The study tackled the problem of analyzing German customer feedback by applying transformer-based models to relevance and polarity classification, achieving micro-averaged F1-scores up to 96.1% for relevance and 85.3% for polarity, outperforming baselines and previous models.
Understanding customer feedback is becoming a necessity for companies to identify problems and improve their products and services. Text classification and sentiment analysis can play a major role in analyzing this data by using a variety of machine and deep learning approaches. In this work, different transformer-based models are utilized to explore how efficient these models are when working with a German customer feedback dataset. In addition, these pre-trained models are further analyzed to determine if adapting them to a specific domain using unlabeled data can yield better results than off-the-shelf pre-trained models.
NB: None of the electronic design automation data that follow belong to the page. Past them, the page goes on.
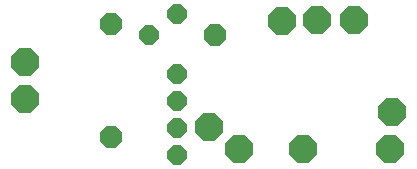
<source format=gbs>
G75*
G70*
%OFA0B0*%
%FSLAX24Y24*%
%IPPOS*%
%LPD*%
%AMOC8*
5,1,8,0,0,1.08239X$1,22.5*
%
%ADD10OC8,0.0640*%
%ADD11OC8,0.0710*%
%ADD12OC8,0.0930*%
D10*
X006193Y001536D03*
X006193Y002436D03*
X006193Y003336D03*
X006218Y004236D03*
X005268Y005511D03*
X006218Y006211D03*
D11*
X004018Y002136D03*
X007468Y005511D03*
X004018Y005886D03*
D12*
X001143Y004636D03*
X001143Y003386D03*
X007268Y002461D03*
X008268Y001711D03*
X010393Y001711D03*
X013318Y001711D03*
X013368Y002961D03*
X012093Y006036D03*
X010868Y006036D03*
X009718Y005986D03*
M02*

</source>
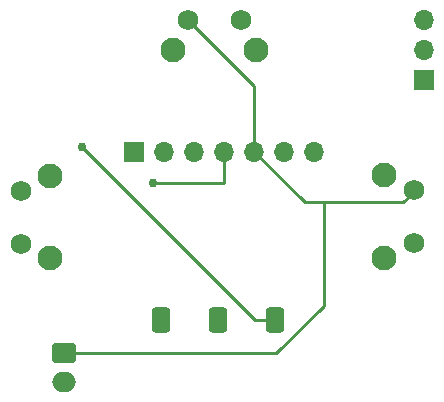
<source format=gbr>
%TF.GenerationSoftware,KiCad,Pcbnew,(6.0.0)*%
%TF.CreationDate,2022-01-15T14:34:17+01:00*%
%TF.ProjectId,bike_pixel_m,62696b65-5f70-4697-9865-6c5f6d2e6b69,v0.5*%
%TF.SameCoordinates,Original*%
%TF.FileFunction,Copper,L2,Bot*%
%TF.FilePolarity,Positive*%
%FSLAX46Y46*%
G04 Gerber Fmt 4.6, Leading zero omitted, Abs format (unit mm)*
G04 Created by KiCad (PCBNEW (6.0.0)) date 2022-01-15 14:34:17*
%MOMM*%
%LPD*%
G01*
G04 APERTURE LIST*
G04 Aperture macros list*
%AMRoundRect*
0 Rectangle with rounded corners*
0 $1 Rounding radius*
0 $2 $3 $4 $5 $6 $7 $8 $9 X,Y pos of 4 corners*
0 Add a 4 corners polygon primitive as box body*
4,1,4,$2,$3,$4,$5,$6,$7,$8,$9,$2,$3,0*
0 Add four circle primitives for the rounded corners*
1,1,$1+$1,$2,$3*
1,1,$1+$1,$4,$5*
1,1,$1+$1,$6,$7*
1,1,$1+$1,$8,$9*
0 Add four rect primitives between the rounded corners*
20,1,$1+$1,$2,$3,$4,$5,0*
20,1,$1+$1,$4,$5,$6,$7,0*
20,1,$1+$1,$6,$7,$8,$9,0*
20,1,$1+$1,$8,$9,$2,$3,0*%
G04 Aperture macros list end*
%TA.AperFunction,ComponentPad*%
%ADD10R,1.700000X1.700000*%
%TD*%
%TA.AperFunction,ComponentPad*%
%ADD11O,1.700000X1.700000*%
%TD*%
%TA.AperFunction,ComponentPad*%
%ADD12C,2.100000*%
%TD*%
%TA.AperFunction,ComponentPad*%
%ADD13C,1.750000*%
%TD*%
%TA.AperFunction,ComponentPad*%
%ADD14RoundRect,0.400000X-0.400000X-0.700000X0.400000X-0.700000X0.400000X0.700000X-0.400000X0.700000X0*%
%TD*%
%TA.AperFunction,ComponentPad*%
%ADD15RoundRect,0.250000X-0.750000X0.600000X-0.750000X-0.600000X0.750000X-0.600000X0.750000X0.600000X0*%
%TD*%
%TA.AperFunction,ComponentPad*%
%ADD16O,2.000000X1.700000*%
%TD*%
%TA.AperFunction,ViaPad*%
%ADD17C,0.762000*%
%TD*%
%TA.AperFunction,Conductor*%
%ADD18C,0.254000*%
%TD*%
G04 APERTURE END LIST*
D10*
%TO.P,J3,1,Pin_1*%
%TO.N,Net-(J3-Pad1)*%
X156975000Y-87900000D03*
D11*
%TO.P,J3,2,Pin_2*%
%TO.N,+5V*%
X156975000Y-85360000D03*
%TO.P,J3,3,Pin_3*%
%TO.N,GND*%
X156975000Y-82820000D03*
%TD*%
D12*
%TO.P,SW2,*%
%TO.N,*%
X135750000Y-85352500D03*
X142760000Y-85352500D03*
D13*
%TO.P,SW2,1,1*%
%TO.N,GND*%
X137000000Y-82862500D03*
%TO.P,SW2,2,2*%
%TO.N,Net-(J2-Pad2)*%
X141500000Y-82862500D03*
%TD*%
D14*
%TO.P,SW1,1,A*%
%TO.N,Net-(J1-Pad2)*%
X134750000Y-108220000D03*
%TO.P,SW1,2,B*%
X139550000Y-108220000D03*
%TO.P,SW1,3,C*%
%TO.N,Net-(C1-Pad1)*%
X144350000Y-108220000D03*
%TD*%
D12*
%TO.P,SW3,*%
%TO.N,*%
X125340000Y-96015000D03*
X125340000Y-103025000D03*
D13*
%TO.P,SW3,1,1*%
%TO.N,GND*%
X122850000Y-101775000D03*
%TO.P,SW3,2,2*%
%TO.N,Net-(J2-Pad4)*%
X122850000Y-97275000D03*
%TD*%
D15*
%TO.P,J1,1,Pin_1*%
%TO.N,GND*%
X126525000Y-111018000D03*
D16*
%TO.P,J1,2,Pin_2*%
%TO.N,Net-(J1-Pad2)*%
X126525000Y-113518000D03*
%TD*%
D10*
%TO.P,J2,1,Pin_1*%
%TO.N,Net-(J2-Pad1)*%
X132400000Y-93975000D03*
D11*
%TO.P,J2,2,Pin_2*%
%TO.N,Net-(J2-Pad2)*%
X134940000Y-93975000D03*
%TO.P,J2,3,Pin_3*%
%TO.N,+5V*%
X137480000Y-93975000D03*
%TO.P,J2,4,Pin_4*%
%TO.N,Net-(J2-Pad4)*%
X140020000Y-93975000D03*
%TO.P,J2,5,Pin_5*%
%TO.N,GND*%
X142560000Y-93975000D03*
%TO.P,J2,6,Pin_6*%
%TO.N,Net-(J2-Pad6)*%
X145100000Y-93975000D03*
%TO.P,J2,7,Pin_7*%
%TO.N,Net-(J2-Pad7)*%
X147640000Y-93975000D03*
%TD*%
D12*
%TO.P,SW4,*%
%TO.N,*%
X153610000Y-102985000D03*
X153610000Y-95975000D03*
D13*
%TO.P,SW4,1,1*%
%TO.N,GND*%
X156100000Y-97225000D03*
%TO.P,SW4,2,2*%
%TO.N,Net-(J2-Pad6)*%
X156100000Y-101725000D03*
%TD*%
D17*
%TO.N,Net-(C1-Pad1)*%
X128000000Y-93550000D03*
%TO.N,Net-(J2-Pad4)*%
X134000000Y-96650000D03*
%TD*%
D18*
%TO.N,Net-(C1-Pad1)*%
X142670000Y-108220000D02*
X128000000Y-93550000D01*
X144350000Y-108220000D02*
X142670000Y-108220000D01*
%TO.N,GND*%
X142560000Y-93975000D02*
X142560000Y-88422500D01*
X146859999Y-98274999D02*
X142560000Y-93975000D01*
X148475001Y-107024999D02*
X148475001Y-98274999D01*
X142560000Y-88422500D02*
X137000000Y-82862500D01*
X155225001Y-98274999D02*
X148475001Y-98274999D01*
X144482000Y-111018000D02*
X148475001Y-107024999D01*
X148475001Y-98274999D02*
X146859999Y-98274999D01*
X156100000Y-97400000D02*
X155225001Y-98274999D01*
X126525000Y-111018000D02*
X144482000Y-111018000D01*
%TO.N,Net-(J2-Pad4)*%
X134000000Y-96650000D02*
X139990000Y-96650000D01*
X139990000Y-96650000D02*
X140020000Y-96620000D01*
X140020000Y-96620000D02*
X140020000Y-93975000D01*
%TD*%
M02*

</source>
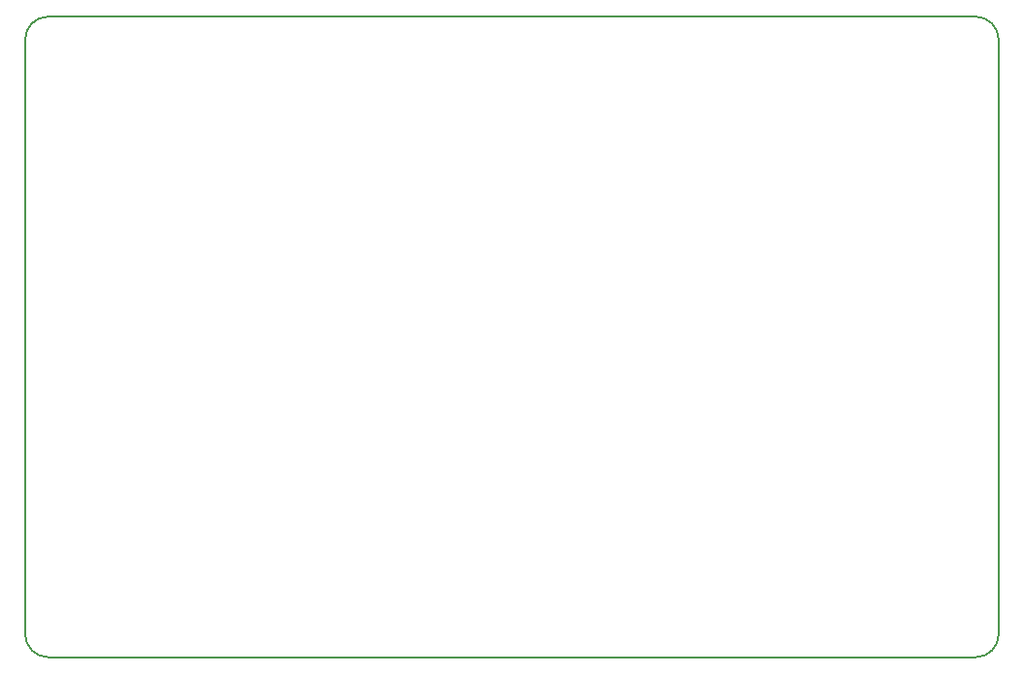
<source format=gko>
G04 DipTrace 3.0.0.0*
G04 TeensyArbotixProRPI.gko*
%MOIN*%
G04 #@! TF.FileFunction,Profile*
G04 #@! TF.Part,Single*
%ADD11C,0.005512*%
%FSLAX26Y26*%
G04*
G70*
G90*
G75*
G01*
G04 BoardOutline*
%LPD*%
X472441Y393701D2*
D11*
X3661418D1*
G03X3740158Y472441I-2J78742D01*
G01*
Y2519685D1*
G03X3661418Y2598425I-78742J-2D01*
G01*
X472441D1*
G03X393701Y2519685I2J-78742D01*
G01*
Y472441D1*
G03X472441Y393701I78742J2D01*
G01*
M02*

</source>
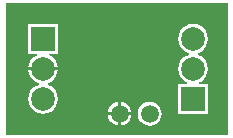
<source format=gbl>
G04*
G04 #@! TF.GenerationSoftware,Altium Limited,Altium Designer,20.2.6 (244)*
G04*
G04 Layer_Physical_Order=2*
G04 Layer_Color=16711680*
%FSLAX25Y25*%
%MOIN*%
G70*
G04*
G04 #@! TF.SameCoordinates,3BEAAA9E-F05A-440F-9624-ADC4F11FC2D3*
G04*
G04*
G04 #@! TF.FilePolarity,Positive*
G04*
G01*
G75*
%ADD23C,0.05906*%
%ADD24C,0.07874*%
%ADD25R,0.07874X0.07874*%
G36*
X77000Y-47000D02*
X3000D01*
Y-3000D01*
X77000D01*
Y-47000D01*
D02*
G37*
%LPC*%
G36*
X20437Y-10063D02*
X10563D01*
Y-19937D01*
X13516D01*
X13615Y-20437D01*
X13010Y-20687D01*
X11979Y-21479D01*
X11187Y-22510D01*
X10690Y-23711D01*
X10586Y-24500D01*
X20414D01*
X20310Y-23711D01*
X19813Y-22510D01*
X19021Y-21479D01*
X17990Y-20687D01*
X17385Y-20437D01*
X17484Y-19937D01*
X20437D01*
Y-10063D01*
D02*
G37*
G36*
X41500Y-36079D02*
Y-39500D01*
X44921D01*
X44851Y-38968D01*
X44453Y-38007D01*
X43819Y-37181D01*
X42993Y-36547D01*
X42032Y-36149D01*
X41500Y-36079D01*
D02*
G37*
G36*
X40500D02*
X39968Y-36149D01*
X39007Y-36547D01*
X38181Y-37181D01*
X37547Y-38007D01*
X37149Y-38968D01*
X37079Y-39500D01*
X40500D01*
Y-36079D01*
D02*
G37*
G36*
X65500Y-10020D02*
X64211Y-10190D01*
X63010Y-10688D01*
X61979Y-11479D01*
X61187Y-12510D01*
X60690Y-13711D01*
X60520Y-15000D01*
X60690Y-16289D01*
X61187Y-17490D01*
X61979Y-18521D01*
X63010Y-19312D01*
X64017Y-19729D01*
Y-20271D01*
X63010Y-20687D01*
X61979Y-21479D01*
X61187Y-22510D01*
X60690Y-23711D01*
X60520Y-25000D01*
X60690Y-26289D01*
X61187Y-27490D01*
X61979Y-28521D01*
X63010Y-29313D01*
X63615Y-29563D01*
X63516Y-30063D01*
X60563D01*
Y-39937D01*
X70437D01*
Y-30063D01*
X67484D01*
X67385Y-29563D01*
X67990Y-29313D01*
X69021Y-28521D01*
X69813Y-27490D01*
X70310Y-26289D01*
X70480Y-25000D01*
X70310Y-23711D01*
X69813Y-22510D01*
X69021Y-21479D01*
X67990Y-20687D01*
X66983Y-20271D01*
Y-19729D01*
X67990Y-19312D01*
X69021Y-18521D01*
X69813Y-17490D01*
X70310Y-16289D01*
X70480Y-15000D01*
X70310Y-13711D01*
X69813Y-12510D01*
X69021Y-11479D01*
X67990Y-10688D01*
X66789Y-10190D01*
X65500Y-10020D01*
D02*
G37*
G36*
X20414Y-25500D02*
X10586D01*
X10690Y-26289D01*
X11187Y-27490D01*
X11979Y-28521D01*
X13010Y-29313D01*
X14017Y-29729D01*
Y-30271D01*
X13010Y-30687D01*
X11979Y-31479D01*
X11187Y-32510D01*
X10690Y-33711D01*
X10520Y-35000D01*
X10690Y-36289D01*
X11187Y-37490D01*
X11979Y-38521D01*
X13010Y-39312D01*
X14211Y-39810D01*
X15500Y-39980D01*
X16789Y-39810D01*
X17990Y-39312D01*
X19021Y-38521D01*
X19813Y-37490D01*
X20310Y-36289D01*
X20480Y-35000D01*
X20310Y-33711D01*
X19813Y-32510D01*
X19021Y-31479D01*
X17990Y-30687D01*
X16983Y-30271D01*
Y-29729D01*
X17990Y-29313D01*
X19021Y-28521D01*
X19813Y-27490D01*
X20310Y-26289D01*
X20414Y-25500D01*
D02*
G37*
G36*
X44921Y-40500D02*
X41500D01*
Y-43921D01*
X42032Y-43851D01*
X42993Y-43453D01*
X43819Y-42819D01*
X44453Y-41993D01*
X44851Y-41032D01*
X44921Y-40500D01*
D02*
G37*
G36*
X40500D02*
X37079D01*
X37149Y-41032D01*
X37547Y-41993D01*
X38181Y-42819D01*
X39007Y-43453D01*
X39968Y-43851D01*
X40500Y-43921D01*
Y-40500D01*
D02*
G37*
G36*
X51000Y-36013D02*
X49968Y-36149D01*
X49007Y-36547D01*
X48181Y-37181D01*
X47547Y-38007D01*
X47149Y-38968D01*
X47013Y-40000D01*
X47149Y-41032D01*
X47547Y-41993D01*
X48181Y-42819D01*
X49007Y-43453D01*
X49968Y-43851D01*
X51000Y-43987D01*
X52032Y-43851D01*
X52993Y-43453D01*
X53819Y-42819D01*
X54453Y-41993D01*
X54851Y-41032D01*
X54987Y-40000D01*
X54851Y-38968D01*
X54453Y-38007D01*
X53819Y-37181D01*
X52993Y-36547D01*
X52032Y-36149D01*
X51000Y-36013D01*
D02*
G37*
%LPD*%
D23*
Y-40000D02*
D03*
X41000D02*
D03*
D24*
X65500Y-25000D02*
D03*
Y-15000D02*
D03*
X15500Y-25000D02*
D03*
Y-35000D02*
D03*
D25*
X65500D02*
D03*
X15500Y-15000D02*
D03*
M02*

</source>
To evaluate the models, two downstream tasks from the GermEval 2017 are considered. The experimental results show that transformer-based models can reach significant improvements compared to a fastText baseline and outperform the published scores and previous models. For the subtask Relevance Classification, the best models achieve a micro-averaged $F1$-Score of 96.1 % on the first test set and 95.9 % on the second one, and a score of 85.1 % and 85.3 % for the subtask Polarity Classification.